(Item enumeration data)

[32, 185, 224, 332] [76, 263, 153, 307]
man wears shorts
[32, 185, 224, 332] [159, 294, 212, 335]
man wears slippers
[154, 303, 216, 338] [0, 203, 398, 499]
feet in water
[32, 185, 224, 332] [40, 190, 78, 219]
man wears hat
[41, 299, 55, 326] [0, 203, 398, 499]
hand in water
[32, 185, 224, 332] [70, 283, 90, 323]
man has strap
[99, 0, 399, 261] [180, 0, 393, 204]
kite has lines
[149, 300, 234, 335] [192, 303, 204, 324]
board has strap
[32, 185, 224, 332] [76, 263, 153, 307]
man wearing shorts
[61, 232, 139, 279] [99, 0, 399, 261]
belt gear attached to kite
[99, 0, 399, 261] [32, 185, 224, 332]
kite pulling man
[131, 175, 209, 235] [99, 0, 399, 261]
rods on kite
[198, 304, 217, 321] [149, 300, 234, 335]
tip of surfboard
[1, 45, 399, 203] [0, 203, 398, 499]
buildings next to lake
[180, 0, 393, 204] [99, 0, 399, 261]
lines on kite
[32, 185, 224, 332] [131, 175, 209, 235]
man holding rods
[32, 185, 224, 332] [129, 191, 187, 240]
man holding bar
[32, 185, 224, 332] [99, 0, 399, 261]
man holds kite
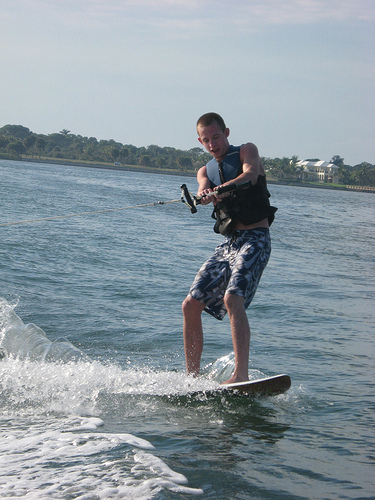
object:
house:
[288, 157, 342, 184]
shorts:
[187, 226, 273, 320]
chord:
[141, 200, 166, 207]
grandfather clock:
[180, 108, 267, 237]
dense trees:
[13, 117, 124, 164]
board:
[130, 373, 291, 405]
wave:
[14, 356, 143, 423]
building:
[283, 153, 349, 184]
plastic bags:
[6, 325, 125, 416]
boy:
[180, 111, 277, 389]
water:
[0, 157, 372, 498]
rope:
[0, 190, 215, 226]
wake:
[147, 105, 242, 181]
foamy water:
[15, 435, 164, 493]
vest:
[201, 144, 280, 238]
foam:
[0, 287, 334, 499]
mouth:
[209, 147, 220, 155]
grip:
[181, 179, 254, 215]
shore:
[0, 147, 374, 192]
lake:
[1, 160, 373, 498]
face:
[196, 120, 225, 158]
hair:
[196, 112, 226, 137]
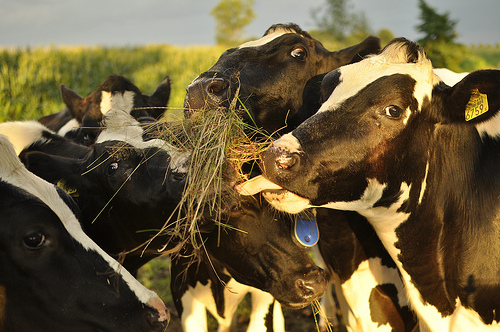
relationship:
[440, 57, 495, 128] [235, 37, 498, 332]
tag on cow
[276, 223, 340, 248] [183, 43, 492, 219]
blue tag on cow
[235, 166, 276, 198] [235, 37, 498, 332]
tongue on cow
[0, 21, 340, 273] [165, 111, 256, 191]
cows eating hay patch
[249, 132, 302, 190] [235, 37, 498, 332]
nose of cow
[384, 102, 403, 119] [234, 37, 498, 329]
eye of cow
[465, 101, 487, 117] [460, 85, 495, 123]
number on tag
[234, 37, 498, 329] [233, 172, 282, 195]
cow sticking out tongue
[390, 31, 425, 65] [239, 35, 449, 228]
hair of head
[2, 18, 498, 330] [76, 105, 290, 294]
cows eating straw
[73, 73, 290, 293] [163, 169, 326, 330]
hay for cow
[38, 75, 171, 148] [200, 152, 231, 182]
cows behind straw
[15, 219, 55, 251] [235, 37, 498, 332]
eye on cow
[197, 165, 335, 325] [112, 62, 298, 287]
cow under straw pile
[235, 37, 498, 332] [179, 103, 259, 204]
cow eating straw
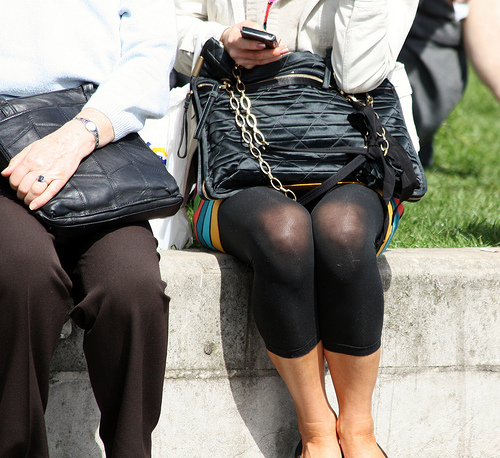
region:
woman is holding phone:
[200, 11, 318, 81]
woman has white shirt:
[220, 8, 458, 96]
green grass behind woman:
[405, 124, 482, 242]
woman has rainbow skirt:
[171, 173, 222, 274]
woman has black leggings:
[222, 163, 379, 364]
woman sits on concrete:
[388, 230, 493, 454]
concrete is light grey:
[342, 188, 487, 450]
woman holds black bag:
[207, 40, 422, 202]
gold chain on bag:
[211, 94, 319, 212]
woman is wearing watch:
[67, 97, 98, 169]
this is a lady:
[226, 8, 423, 350]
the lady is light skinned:
[301, 392, 336, 434]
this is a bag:
[239, 82, 348, 158]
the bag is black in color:
[282, 101, 337, 163]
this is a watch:
[77, 114, 104, 133]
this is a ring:
[35, 173, 54, 188]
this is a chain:
[230, 78, 266, 150]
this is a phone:
[238, 22, 284, 57]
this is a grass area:
[441, 178, 494, 236]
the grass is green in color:
[432, 175, 497, 245]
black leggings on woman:
[230, 184, 397, 350]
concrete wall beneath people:
[49, 267, 480, 406]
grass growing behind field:
[408, 207, 499, 264]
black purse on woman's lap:
[201, 50, 388, 177]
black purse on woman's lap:
[5, 80, 180, 210]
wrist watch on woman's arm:
[65, 110, 112, 160]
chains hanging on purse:
[236, 92, 274, 143]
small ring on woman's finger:
[38, 167, 46, 196]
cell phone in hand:
[239, 16, 283, 55]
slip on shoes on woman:
[278, 410, 369, 456]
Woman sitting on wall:
[172, 2, 425, 456]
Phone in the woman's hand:
[230, 19, 282, 54]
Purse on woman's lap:
[185, 42, 425, 207]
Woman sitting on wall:
[2, 0, 181, 457]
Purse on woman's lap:
[2, 79, 192, 224]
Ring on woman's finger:
[30, 166, 47, 187]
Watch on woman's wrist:
[65, 108, 106, 150]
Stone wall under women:
[0, 246, 498, 455]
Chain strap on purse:
[220, 83, 304, 203]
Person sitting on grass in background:
[387, 0, 499, 166]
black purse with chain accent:
[176, 37, 431, 203]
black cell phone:
[238, 21, 281, 49]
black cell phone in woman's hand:
[218, 18, 293, 67]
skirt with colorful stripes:
[182, 173, 406, 256]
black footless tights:
[216, 185, 396, 358]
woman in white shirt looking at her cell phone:
[172, 0, 432, 457]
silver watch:
[68, 110, 104, 148]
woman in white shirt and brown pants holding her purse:
[1, 5, 178, 456]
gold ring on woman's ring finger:
[33, 172, 53, 187]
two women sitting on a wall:
[1, 0, 498, 454]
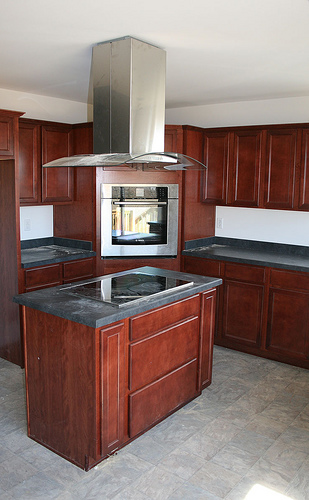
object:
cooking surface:
[13, 260, 225, 321]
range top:
[71, 270, 191, 305]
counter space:
[185, 238, 309, 269]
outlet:
[215, 216, 225, 228]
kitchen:
[0, 1, 309, 500]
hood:
[41, 35, 206, 174]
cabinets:
[201, 130, 230, 205]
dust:
[26, 289, 110, 319]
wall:
[18, 119, 79, 251]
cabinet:
[260, 127, 302, 211]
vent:
[45, 36, 209, 169]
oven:
[101, 180, 180, 255]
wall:
[199, 126, 308, 248]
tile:
[158, 445, 207, 478]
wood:
[22, 309, 100, 470]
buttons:
[112, 185, 135, 198]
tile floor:
[0, 337, 309, 499]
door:
[100, 326, 127, 456]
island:
[11, 264, 221, 473]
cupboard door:
[196, 291, 214, 394]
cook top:
[57, 271, 195, 310]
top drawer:
[128, 298, 199, 346]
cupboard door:
[229, 130, 261, 205]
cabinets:
[232, 135, 260, 207]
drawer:
[221, 265, 265, 282]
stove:
[93, 269, 173, 306]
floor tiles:
[184, 463, 240, 500]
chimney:
[41, 34, 208, 179]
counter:
[185, 239, 308, 269]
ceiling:
[0, 0, 309, 131]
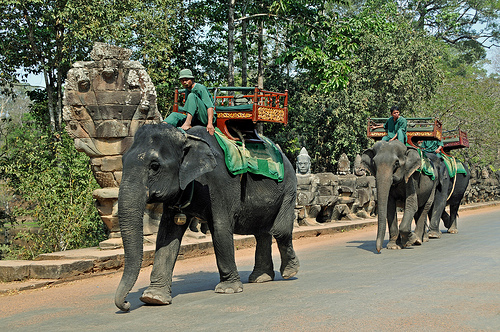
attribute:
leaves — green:
[2, 5, 493, 157]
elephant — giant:
[99, 117, 307, 314]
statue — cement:
[55, 36, 166, 246]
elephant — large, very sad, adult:
[111, 119, 301, 309]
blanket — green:
[211, 126, 286, 182]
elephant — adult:
[360, 138, 434, 253]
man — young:
[173, 60, 241, 132]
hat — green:
[174, 57, 226, 87]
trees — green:
[3, 118, 114, 259]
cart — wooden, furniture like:
[173, 82, 292, 128]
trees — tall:
[19, 3, 496, 158]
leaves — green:
[270, 20, 310, 52]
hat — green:
[176, 68, 195, 79]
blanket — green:
[206, 122, 288, 182]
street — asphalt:
[0, 202, 500, 327]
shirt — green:
[384, 114, 409, 138]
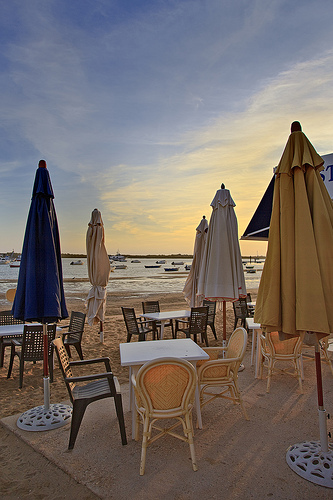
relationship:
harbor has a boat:
[3, 252, 265, 287] [147, 263, 165, 271]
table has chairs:
[121, 339, 211, 368] [200, 326, 255, 423]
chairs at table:
[200, 326, 255, 423] [121, 339, 211, 368]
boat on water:
[147, 263, 165, 271] [3, 253, 267, 282]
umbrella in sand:
[0, 162, 57, 322] [3, 288, 264, 318]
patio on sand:
[3, 366, 332, 499] [3, 288, 264, 318]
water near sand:
[3, 253, 267, 282] [3, 288, 264, 318]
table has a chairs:
[121, 339, 211, 368] [200, 326, 255, 423]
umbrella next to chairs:
[0, 162, 57, 322] [200, 326, 255, 423]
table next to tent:
[121, 339, 211, 368] [244, 162, 332, 242]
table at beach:
[121, 339, 211, 368] [2, 288, 332, 411]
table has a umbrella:
[121, 339, 211, 368] [0, 162, 57, 322]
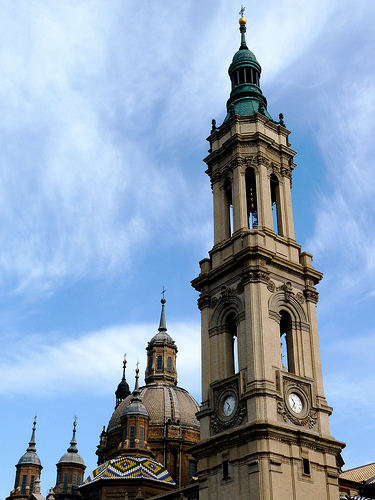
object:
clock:
[288, 390, 304, 411]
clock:
[222, 395, 235, 417]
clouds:
[1, 0, 374, 497]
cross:
[160, 285, 167, 299]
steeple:
[105, 283, 202, 486]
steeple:
[52, 412, 90, 497]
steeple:
[12, 411, 44, 498]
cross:
[73, 413, 78, 422]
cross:
[33, 411, 37, 419]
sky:
[0, 0, 374, 498]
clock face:
[282, 388, 311, 422]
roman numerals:
[299, 402, 303, 407]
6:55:
[282, 387, 309, 419]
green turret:
[229, 46, 263, 91]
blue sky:
[0, 0, 375, 401]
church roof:
[224, 7, 269, 105]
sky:
[3, 4, 366, 270]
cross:
[238, 2, 247, 19]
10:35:
[288, 391, 304, 414]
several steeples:
[6, 287, 196, 495]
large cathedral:
[179, 4, 364, 500]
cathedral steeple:
[227, 9, 272, 104]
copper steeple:
[119, 411, 148, 448]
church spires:
[235, 5, 251, 50]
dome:
[227, 48, 262, 70]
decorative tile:
[83, 458, 175, 482]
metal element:
[255, 72, 258, 86]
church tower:
[186, 2, 345, 498]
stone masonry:
[205, 117, 298, 156]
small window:
[303, 458, 310, 474]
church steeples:
[81, 361, 176, 484]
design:
[80, 450, 177, 484]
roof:
[236, 19, 249, 52]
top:
[231, 18, 252, 51]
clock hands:
[290, 395, 295, 404]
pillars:
[240, 29, 247, 49]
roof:
[115, 379, 131, 399]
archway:
[245, 165, 260, 230]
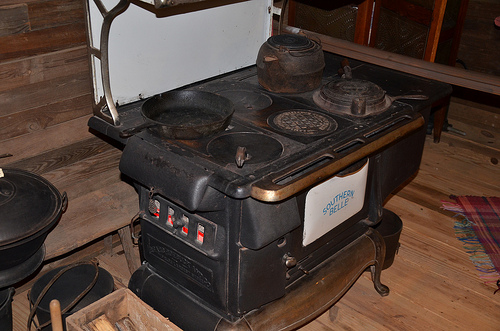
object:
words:
[301, 157, 371, 248]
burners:
[267, 108, 339, 138]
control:
[280, 252, 312, 278]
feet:
[369, 254, 390, 297]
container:
[49, 286, 183, 330]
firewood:
[112, 315, 140, 329]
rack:
[123, 0, 253, 18]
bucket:
[366, 208, 402, 272]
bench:
[48, 287, 194, 330]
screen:
[90, 1, 270, 104]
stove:
[88, 59, 427, 330]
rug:
[437, 195, 498, 294]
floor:
[0, 88, 497, 327]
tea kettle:
[257, 34, 327, 95]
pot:
[27, 265, 115, 330]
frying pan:
[135, 88, 235, 136]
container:
[0, 168, 68, 289]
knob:
[283, 254, 297, 268]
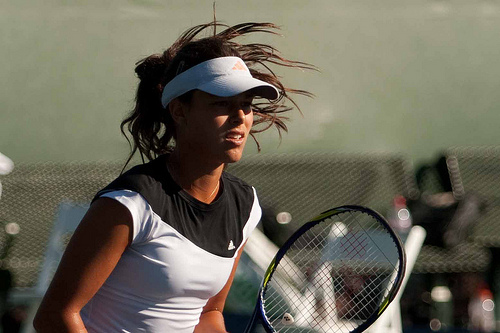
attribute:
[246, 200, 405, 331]
racket — black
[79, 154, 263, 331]
shirt — black and white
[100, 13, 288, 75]
hair — brown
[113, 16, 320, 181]
hair — long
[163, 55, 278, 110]
visor — white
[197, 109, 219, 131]
light skinned — player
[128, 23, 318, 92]
hair — wavy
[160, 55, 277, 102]
cap — white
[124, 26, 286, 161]
hair — long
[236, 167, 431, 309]
racket — big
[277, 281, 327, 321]
dampener — small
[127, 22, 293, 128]
hair — brown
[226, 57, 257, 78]
symbol — orange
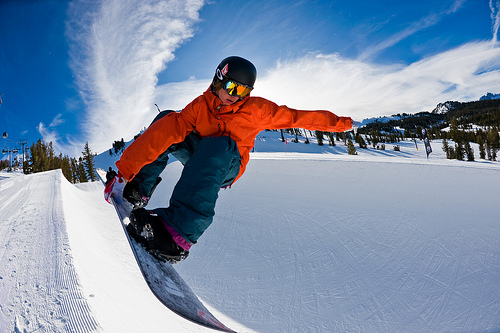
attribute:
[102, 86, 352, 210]
jacket — orange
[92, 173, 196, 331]
board — long, snowboard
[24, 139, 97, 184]
trees — leafy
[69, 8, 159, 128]
cloud — white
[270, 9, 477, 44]
sky — blue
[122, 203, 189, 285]
boots — black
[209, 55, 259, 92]
helmet — black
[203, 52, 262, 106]
helmet — black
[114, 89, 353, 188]
jacket — orange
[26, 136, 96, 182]
trees — tall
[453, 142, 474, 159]
leaves — green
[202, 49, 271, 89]
helmet — black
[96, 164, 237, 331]
snowboard — black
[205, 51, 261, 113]
head — person's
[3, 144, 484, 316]
snow — white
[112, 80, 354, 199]
jacket — orange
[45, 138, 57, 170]
tree — green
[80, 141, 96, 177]
tree — green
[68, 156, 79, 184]
tree — green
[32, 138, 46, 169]
tree — green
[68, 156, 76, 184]
tree — green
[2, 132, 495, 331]
snow — white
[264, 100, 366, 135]
arm — stretched out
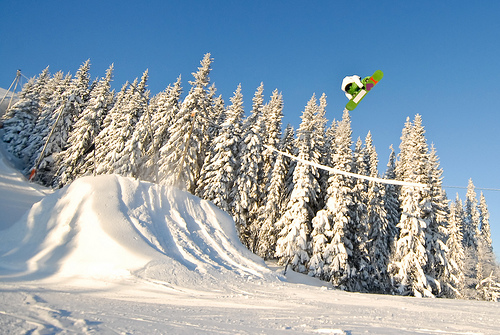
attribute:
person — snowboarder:
[340, 74, 367, 100]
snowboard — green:
[344, 68, 385, 112]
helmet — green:
[346, 84, 361, 95]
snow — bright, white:
[151, 160, 204, 184]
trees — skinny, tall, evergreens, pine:
[2, 51, 500, 306]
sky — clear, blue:
[0, 1, 499, 258]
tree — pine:
[275, 129, 312, 278]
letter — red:
[369, 77, 380, 85]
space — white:
[351, 88, 367, 105]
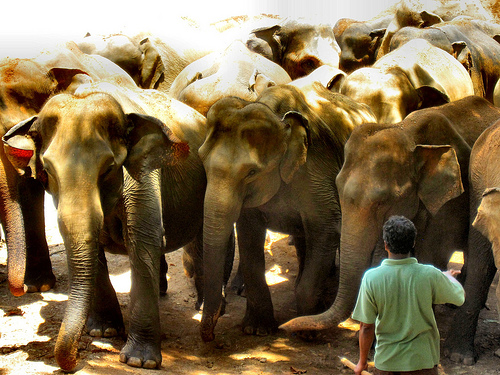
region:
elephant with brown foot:
[114, 317, 167, 371]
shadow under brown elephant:
[173, 315, 209, 372]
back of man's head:
[384, 219, 413, 254]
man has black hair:
[378, 222, 415, 261]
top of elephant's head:
[216, 84, 273, 211]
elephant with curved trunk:
[336, 248, 363, 353]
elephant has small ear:
[413, 135, 464, 217]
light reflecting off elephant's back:
[158, 29, 242, 99]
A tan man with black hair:
[353, 215, 447, 373]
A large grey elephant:
[10, 80, 209, 367]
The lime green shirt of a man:
[351, 258, 464, 370]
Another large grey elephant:
[194, 85, 377, 340]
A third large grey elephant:
[278, 94, 498, 341]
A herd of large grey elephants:
[0, 1, 498, 370]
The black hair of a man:
[381, 213, 418, 256]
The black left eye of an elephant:
[243, 164, 260, 181]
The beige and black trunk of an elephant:
[55, 188, 105, 369]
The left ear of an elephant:
[115, 111, 190, 186]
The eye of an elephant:
[247, 169, 256, 175]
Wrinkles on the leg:
[126, 193, 146, 201]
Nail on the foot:
[130, 360, 138, 365]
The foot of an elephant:
[122, 347, 161, 364]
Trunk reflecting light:
[65, 204, 92, 233]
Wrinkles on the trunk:
[73, 264, 89, 278]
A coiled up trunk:
[56, 345, 71, 360]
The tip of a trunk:
[278, 326, 290, 332]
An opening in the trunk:
[281, 328, 286, 332]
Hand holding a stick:
[356, 366, 362, 372]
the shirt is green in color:
[368, 265, 430, 357]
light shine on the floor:
[236, 340, 282, 370]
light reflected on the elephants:
[202, 18, 387, 112]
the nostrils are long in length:
[57, 185, 82, 373]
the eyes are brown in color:
[238, 155, 267, 185]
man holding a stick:
[338, 346, 364, 373]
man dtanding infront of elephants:
[362, 223, 485, 371]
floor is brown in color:
[254, 335, 291, 372]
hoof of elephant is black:
[126, 328, 164, 370]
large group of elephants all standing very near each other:
[2, 7, 491, 370]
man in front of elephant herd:
[346, 212, 468, 373]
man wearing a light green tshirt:
[344, 250, 466, 373]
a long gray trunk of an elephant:
[39, 182, 114, 372]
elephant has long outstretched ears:
[0, 92, 183, 190]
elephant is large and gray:
[189, 77, 384, 363]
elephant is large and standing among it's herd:
[278, 92, 496, 353]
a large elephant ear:
[119, 109, 195, 186]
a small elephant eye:
[241, 163, 266, 180]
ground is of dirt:
[2, 202, 498, 372]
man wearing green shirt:
[345, 207, 462, 373]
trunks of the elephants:
[8, 167, 400, 369]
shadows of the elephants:
[5, 210, 482, 369]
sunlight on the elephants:
[8, 35, 473, 115]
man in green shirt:
[326, 209, 471, 365]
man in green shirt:
[346, 208, 474, 367]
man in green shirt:
[333, 206, 478, 363]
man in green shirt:
[341, 213, 475, 364]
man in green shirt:
[326, 208, 480, 368]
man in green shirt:
[340, 208, 475, 371]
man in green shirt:
[333, 209, 473, 371]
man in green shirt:
[329, 200, 471, 367]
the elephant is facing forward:
[9, 78, 216, 370]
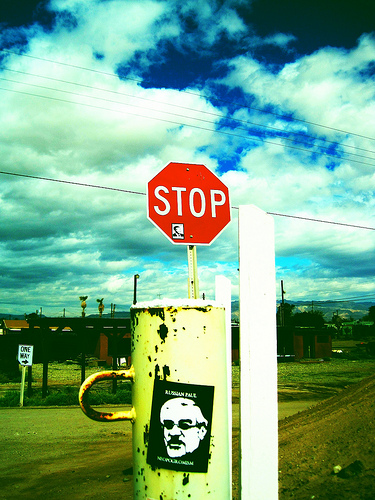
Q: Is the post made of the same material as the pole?
A: No, the post is made of concrete and the pole is made of metal.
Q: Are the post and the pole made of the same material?
A: No, the post is made of concrete and the pole is made of metal.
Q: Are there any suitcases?
A: No, there are no suitcases.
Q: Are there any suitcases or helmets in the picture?
A: No, there are no suitcases or helmets.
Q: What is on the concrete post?
A: The poster is on the post.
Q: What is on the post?
A: The poster is on the post.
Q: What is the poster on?
A: The poster is on the post.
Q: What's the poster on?
A: The poster is on the post.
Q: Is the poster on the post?
A: Yes, the poster is on the post.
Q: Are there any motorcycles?
A: No, there are no motorcycles.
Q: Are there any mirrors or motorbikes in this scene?
A: No, there are no motorbikes or mirrors.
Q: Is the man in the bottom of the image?
A: Yes, the man is in the bottom of the image.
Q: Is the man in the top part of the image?
A: No, the man is in the bottom of the image.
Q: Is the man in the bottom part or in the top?
A: The man is in the bottom of the image.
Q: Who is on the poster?
A: The man is on the poster.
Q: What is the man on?
A: The man is on the poster.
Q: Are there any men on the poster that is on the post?
A: Yes, there is a man on the poster.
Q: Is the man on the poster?
A: Yes, the man is on the poster.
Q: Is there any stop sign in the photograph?
A: Yes, there is a stop sign.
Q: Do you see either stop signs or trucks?
A: Yes, there is a stop sign.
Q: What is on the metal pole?
A: The stop sign is on the pole.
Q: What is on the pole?
A: The stop sign is on the pole.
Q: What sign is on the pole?
A: The sign is a stop sign.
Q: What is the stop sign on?
A: The stop sign is on the pole.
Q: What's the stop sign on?
A: The stop sign is on the pole.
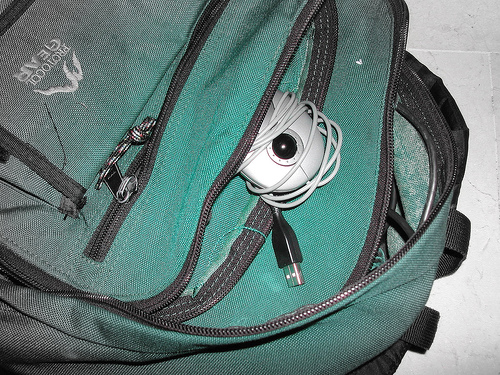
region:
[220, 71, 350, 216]
a mouse in a bag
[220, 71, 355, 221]
the mouse is wrapped with a chord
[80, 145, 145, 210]
the zipper is on the bag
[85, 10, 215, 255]
the zipper is black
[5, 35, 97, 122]
the emblem is white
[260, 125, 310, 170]
the ball on the mouse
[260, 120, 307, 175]
the ball is black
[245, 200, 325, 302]
the end of the mouse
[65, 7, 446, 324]
the bag is aqua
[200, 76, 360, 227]
the mouse is grey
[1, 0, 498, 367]
Worn and used green and black backpack.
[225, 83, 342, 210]
White mouse with corded wrapped around.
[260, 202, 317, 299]
Black USB connector.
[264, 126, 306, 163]
Black built in mouse tracking wheel.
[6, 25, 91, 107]
Protocol Gear brand logo.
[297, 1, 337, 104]
Black zipper with blue stitched pattern.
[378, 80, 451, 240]
Dirt on inside of backpack.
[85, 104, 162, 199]
Multi color rope attached to zipper.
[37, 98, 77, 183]
Frayed string hanging from stitching.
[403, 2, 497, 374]
white tiled ground.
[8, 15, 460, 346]
a green bag with a mouse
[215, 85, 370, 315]
the mouse is white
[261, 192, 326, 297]
this mouse has a black USB connector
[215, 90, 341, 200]
the cord is white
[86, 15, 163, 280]
a black zipper is on the bag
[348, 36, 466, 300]
this bag is open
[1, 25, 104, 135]
the name of the company that makes this bag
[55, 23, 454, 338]
this is a back pack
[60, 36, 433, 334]
this backpack is used to hold goods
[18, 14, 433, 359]
the backpack has three zippers in this shot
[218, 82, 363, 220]
mouse wrapped in a cord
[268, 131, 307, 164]
black ball on the top of the mouse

WORK TO BE COMPLETED – All lines starting at the one holding "[260, 202, 317, 299]" and ending at the last line above must be output exactly, and no other line may appear.

TASK RESULT –
[260, 202, 317, 299]
Black USB connector.
[264, 126, 306, 163]
Black built in mouse tracking wheel.
[6, 25, 91, 107]
Protocol Gear brand logo.
[297, 1, 337, 104]
Black zipper with blue stitched pattern.
[378, 80, 451, 240]
Dirt on inside of backpack.
[85, 104, 162, 199]
Multi color rope attached to zipper.
[37, 98, 77, 183]
Frayed string hanging from stitching.
[403, 2, 497, 374]
white tiled ground.
[8, 15, 460, 346]
a green bag with a mouse
[215, 85, 370, 315]
the mouse is white
[261, 192, 326, 297]
this mouse has a black USB connector
[215, 90, 341, 200]
the cord is white
[86, 15, 163, 280]
a black zipper is on the bag
[348, 36, 466, 300]
this bag is open
[1, 25, 104, 135]
the name of the company that makes this bag
[55, 23, 454, 338]
this is a back pack
[60, 36, 433, 334]
this backpack is used to hold goods
[18, 14, 433, 359]
the backpack has three zippers in this shot
[218, 82, 363, 220]
mouse wrapped in a cord
[268, 131, 307, 164]
black ball on the top of the mouse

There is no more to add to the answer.